Dealing with swollen, aching legs or stubborn skin ulcers can be incredibly frustrating, and finding relief takes much more than a quick fix. When leg circulation problems cause painful flare-ups or open wounds, knowing how to treat them safely is everything. Dr RC Sreekumar, president of the Vascular Society of India, and chairman and head of vascular and endovascular surgery at PRAN Hospital, Thiruvananthapuram, breaks down exactly how to protect your skin, heal faster, and keep the pain from coming back, in an interview with Unnikrishnan S. Edited excerpts:
How is a patient’s arterial circulation assessed before starting high-pressure compression therapy?
Checking arterial supply is non-negotiable to prevent complications like gangrene. In isolated venous disease, peripheral pulses are typically normal. When the diagnosis is unclear, a venous duplex ultrasound confirming reflux helps settle the question.
To formally check circulation, vascular surgeons measure the Ankle-Brachial Index (ABI), which compares blood pressure at the ankle to the arm. However, if a patient has calcified arteries – common in older individuals or those with diabetes –ABI can be unreliable. In those scenarios, we rely on toe pressures or transcutaneous oxygen measurements.
What are the best-practice protocols for managing the fragile, weeping skin of acute stasis dermatitis flare-ups?
During an acute flare, the skin is often oozing, cracked, and highly reactive – a poor candidate for anything harsh. Best-practice management generally follows this sequence:
Calm the inflammation first – Anti-inflammatory drugs and antibiotics if required
Dry the weeping skin using dressings
Avoid known irritants
Gentle, bland moisturisation once weeping has settled
Compression only once the acute inflammation is controlled enough to tolerate it
What local treatments are recommended if stasis dermatitis progresses to an open venous stasis ulcer?
While compression is the cornerstone of healing, surgical intervention is usually required alongside it to prevent recurrence. Locally, we focus on moisture-balanced wound care. We use absorptive foams or alginates for heavily draining wounds, and hydrocolloids or hydrogels for drier ulcers.
For compression, a four-layer bandage system is highly effective; its short-stretch layers provide pressure when the patient moves, while the long-stretch layers maintain compression at rest. Finally, the peri-wound skin must be protected with moisturising creams, as the surrounding area is often macerated or eczematous.
When is compression wraps preferred over standard stockings?

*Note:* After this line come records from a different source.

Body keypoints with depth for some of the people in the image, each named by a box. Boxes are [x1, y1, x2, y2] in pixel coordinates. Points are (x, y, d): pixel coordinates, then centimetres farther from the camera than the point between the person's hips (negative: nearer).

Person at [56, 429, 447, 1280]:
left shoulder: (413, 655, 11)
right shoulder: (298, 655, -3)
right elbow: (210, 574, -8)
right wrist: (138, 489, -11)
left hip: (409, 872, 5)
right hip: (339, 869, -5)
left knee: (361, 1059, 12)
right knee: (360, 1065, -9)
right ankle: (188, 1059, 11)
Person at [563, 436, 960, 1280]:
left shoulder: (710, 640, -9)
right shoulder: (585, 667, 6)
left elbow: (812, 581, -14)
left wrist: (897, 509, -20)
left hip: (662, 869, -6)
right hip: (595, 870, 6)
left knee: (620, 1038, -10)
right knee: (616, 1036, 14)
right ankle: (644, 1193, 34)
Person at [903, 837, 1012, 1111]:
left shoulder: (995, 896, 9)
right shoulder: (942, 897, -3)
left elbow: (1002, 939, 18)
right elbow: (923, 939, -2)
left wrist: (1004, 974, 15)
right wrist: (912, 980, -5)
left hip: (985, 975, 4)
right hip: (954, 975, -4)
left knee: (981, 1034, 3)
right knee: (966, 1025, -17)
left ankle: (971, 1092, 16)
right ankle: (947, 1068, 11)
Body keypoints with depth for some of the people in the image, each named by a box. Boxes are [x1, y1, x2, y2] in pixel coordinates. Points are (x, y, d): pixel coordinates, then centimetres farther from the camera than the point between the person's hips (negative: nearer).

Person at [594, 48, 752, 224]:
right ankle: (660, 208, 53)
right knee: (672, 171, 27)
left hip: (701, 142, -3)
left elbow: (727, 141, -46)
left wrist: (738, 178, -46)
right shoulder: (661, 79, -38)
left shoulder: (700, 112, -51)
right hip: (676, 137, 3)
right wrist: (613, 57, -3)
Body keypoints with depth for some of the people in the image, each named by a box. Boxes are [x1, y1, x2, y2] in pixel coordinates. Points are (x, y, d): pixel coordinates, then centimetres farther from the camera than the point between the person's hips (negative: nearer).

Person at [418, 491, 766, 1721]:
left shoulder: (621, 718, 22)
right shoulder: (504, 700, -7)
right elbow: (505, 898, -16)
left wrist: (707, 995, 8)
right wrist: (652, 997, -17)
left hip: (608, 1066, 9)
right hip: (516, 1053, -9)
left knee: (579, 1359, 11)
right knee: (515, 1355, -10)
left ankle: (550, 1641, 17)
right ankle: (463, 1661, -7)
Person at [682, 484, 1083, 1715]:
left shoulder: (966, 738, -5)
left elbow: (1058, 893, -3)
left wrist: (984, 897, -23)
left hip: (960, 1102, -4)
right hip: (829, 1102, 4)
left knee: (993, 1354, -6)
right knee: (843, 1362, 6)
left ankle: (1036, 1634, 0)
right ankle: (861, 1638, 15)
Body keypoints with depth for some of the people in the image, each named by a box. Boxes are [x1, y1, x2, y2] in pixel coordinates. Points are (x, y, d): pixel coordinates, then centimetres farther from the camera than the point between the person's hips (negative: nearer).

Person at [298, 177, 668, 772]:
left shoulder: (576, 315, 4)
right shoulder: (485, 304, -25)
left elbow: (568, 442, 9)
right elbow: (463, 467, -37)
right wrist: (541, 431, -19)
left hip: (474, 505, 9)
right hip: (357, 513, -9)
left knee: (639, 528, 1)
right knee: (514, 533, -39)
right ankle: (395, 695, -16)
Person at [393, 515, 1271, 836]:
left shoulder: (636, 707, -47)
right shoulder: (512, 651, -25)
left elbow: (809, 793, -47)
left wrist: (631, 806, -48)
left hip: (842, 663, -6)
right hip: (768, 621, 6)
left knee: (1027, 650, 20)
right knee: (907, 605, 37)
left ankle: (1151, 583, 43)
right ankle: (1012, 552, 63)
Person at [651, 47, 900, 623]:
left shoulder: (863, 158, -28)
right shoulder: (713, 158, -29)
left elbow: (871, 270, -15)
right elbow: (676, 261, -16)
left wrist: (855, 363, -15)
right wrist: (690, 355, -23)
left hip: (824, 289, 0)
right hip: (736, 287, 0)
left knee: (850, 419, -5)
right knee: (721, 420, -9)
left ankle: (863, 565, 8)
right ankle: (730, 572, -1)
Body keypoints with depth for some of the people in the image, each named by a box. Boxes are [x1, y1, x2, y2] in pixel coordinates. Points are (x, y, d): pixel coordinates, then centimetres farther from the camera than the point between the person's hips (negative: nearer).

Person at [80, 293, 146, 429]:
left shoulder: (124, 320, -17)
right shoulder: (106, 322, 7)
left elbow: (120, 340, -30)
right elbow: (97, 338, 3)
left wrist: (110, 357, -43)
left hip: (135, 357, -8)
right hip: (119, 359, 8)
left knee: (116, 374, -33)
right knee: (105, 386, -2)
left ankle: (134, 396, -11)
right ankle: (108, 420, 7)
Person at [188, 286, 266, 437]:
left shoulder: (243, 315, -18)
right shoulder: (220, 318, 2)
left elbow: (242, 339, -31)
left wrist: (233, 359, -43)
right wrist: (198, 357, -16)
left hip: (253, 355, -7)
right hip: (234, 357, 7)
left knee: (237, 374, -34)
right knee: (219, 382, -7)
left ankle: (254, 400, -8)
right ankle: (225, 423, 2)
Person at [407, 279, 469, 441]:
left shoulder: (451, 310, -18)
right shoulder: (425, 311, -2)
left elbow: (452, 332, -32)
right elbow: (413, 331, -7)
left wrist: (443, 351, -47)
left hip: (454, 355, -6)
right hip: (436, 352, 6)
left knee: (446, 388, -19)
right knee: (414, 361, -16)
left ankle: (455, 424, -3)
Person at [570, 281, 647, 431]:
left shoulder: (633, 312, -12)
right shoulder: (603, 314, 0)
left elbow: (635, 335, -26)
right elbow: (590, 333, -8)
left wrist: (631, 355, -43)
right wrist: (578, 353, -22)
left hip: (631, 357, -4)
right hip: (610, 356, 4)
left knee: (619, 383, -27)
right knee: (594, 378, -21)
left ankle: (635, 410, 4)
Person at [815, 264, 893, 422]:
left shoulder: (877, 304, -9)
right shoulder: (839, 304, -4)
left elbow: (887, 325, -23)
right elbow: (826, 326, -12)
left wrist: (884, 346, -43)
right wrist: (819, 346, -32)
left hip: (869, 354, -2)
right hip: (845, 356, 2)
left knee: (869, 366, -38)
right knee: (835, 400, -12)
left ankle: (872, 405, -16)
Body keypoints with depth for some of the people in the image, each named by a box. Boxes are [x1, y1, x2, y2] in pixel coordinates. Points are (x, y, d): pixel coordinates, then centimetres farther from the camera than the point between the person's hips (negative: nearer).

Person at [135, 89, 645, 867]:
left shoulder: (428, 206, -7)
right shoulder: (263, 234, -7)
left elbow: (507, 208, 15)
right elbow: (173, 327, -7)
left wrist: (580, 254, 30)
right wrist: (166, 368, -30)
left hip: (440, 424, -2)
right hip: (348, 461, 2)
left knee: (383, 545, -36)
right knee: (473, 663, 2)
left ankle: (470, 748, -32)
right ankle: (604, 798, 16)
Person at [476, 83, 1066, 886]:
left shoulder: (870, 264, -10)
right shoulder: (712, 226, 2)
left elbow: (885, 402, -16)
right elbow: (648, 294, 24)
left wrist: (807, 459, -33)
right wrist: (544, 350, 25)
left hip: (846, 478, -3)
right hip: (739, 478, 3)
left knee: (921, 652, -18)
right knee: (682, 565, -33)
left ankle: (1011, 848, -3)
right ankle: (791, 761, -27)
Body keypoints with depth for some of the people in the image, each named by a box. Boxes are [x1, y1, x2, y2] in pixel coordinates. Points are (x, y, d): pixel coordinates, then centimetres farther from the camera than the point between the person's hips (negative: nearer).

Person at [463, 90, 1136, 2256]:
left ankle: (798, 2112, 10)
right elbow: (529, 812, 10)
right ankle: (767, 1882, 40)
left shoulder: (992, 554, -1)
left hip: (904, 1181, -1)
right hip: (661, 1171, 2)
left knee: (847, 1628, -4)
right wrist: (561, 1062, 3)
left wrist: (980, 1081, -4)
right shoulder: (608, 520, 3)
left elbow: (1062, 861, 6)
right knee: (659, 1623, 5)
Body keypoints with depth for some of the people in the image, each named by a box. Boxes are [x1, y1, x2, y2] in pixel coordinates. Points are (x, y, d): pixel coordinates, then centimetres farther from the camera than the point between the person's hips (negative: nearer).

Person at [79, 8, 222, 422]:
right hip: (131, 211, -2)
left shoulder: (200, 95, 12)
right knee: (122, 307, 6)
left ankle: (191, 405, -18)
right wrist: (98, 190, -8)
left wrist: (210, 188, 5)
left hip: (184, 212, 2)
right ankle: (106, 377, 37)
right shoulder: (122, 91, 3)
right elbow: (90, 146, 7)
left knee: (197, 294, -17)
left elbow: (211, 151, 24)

Multi-layer wraps are preferred when there is an open ulcer, heavy drainage, significant swelling, or leg shape irregularities that prevent a stocking from fitting properly. Stockings are meant for long-term maintenance once the skin heals. They are also indicated for two weeks post-endovenous thermal ablation, and as a permanent option for deep venous reflux.
At what stage do you decide conservative management has failed, intervention is required?
Surgical or endovascular options should actually be considered early on, as combining intervention with compression heals ulcers faster and lowers recurrence rates. Conservative management (compression, elevation, skin care) requires months of strict compliance. We escalate to interventions, like ablation of the refluxing superficial vein, if the ulcer fails to progress despite adequate compression, or if the patient cannot tolerate long-term conservative therapy.
What long-term lifestyle modifications are most effective at preventing recurrence?
Prevention starts with a thorough Doppler ultrasound; patients with superficial reflux alone have a lower recurrence risk than those with deep venous valve incompetence. For long-term management, daily wear of medical compression stockings is vital. Patients should elevate their legs above heart level for 15-30 minutes every few hours and use a pillow overnight. Activities that activate the calf muscle pump-like walking, calf raises, cycling, and swimming-are highly encouraged. Weight loss, smoking cessation, and routine follow-ups are equally essential to manage this lifelong condition.